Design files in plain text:
----------------

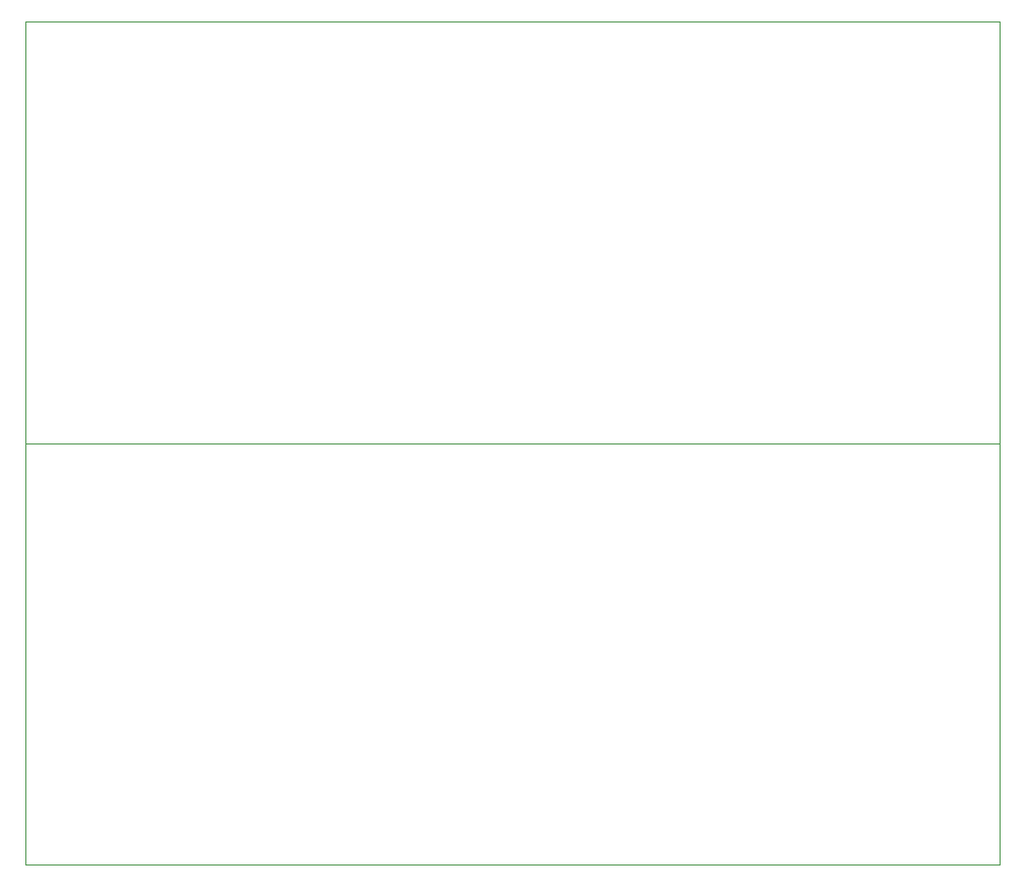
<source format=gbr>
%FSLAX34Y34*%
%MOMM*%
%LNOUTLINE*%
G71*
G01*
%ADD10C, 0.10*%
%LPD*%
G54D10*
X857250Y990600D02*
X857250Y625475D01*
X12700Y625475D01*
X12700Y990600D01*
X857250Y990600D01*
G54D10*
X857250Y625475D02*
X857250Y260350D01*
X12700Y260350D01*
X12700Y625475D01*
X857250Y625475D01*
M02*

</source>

----------------

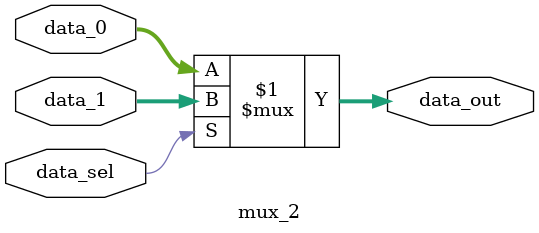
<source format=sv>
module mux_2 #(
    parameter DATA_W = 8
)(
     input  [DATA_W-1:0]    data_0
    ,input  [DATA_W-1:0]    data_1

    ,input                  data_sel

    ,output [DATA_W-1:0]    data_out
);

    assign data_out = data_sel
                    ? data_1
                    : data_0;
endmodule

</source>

----------------

TASK TO CARRY OUT: Lines that contain "input" are the result; find them in the entries above and copy each one.

OUTPUT OF THE EXERCISE:
     input  [DATA_W-1:0]    data_0
    ,input  [DATA_W-1:0]    data_1
    ,input                  data_sel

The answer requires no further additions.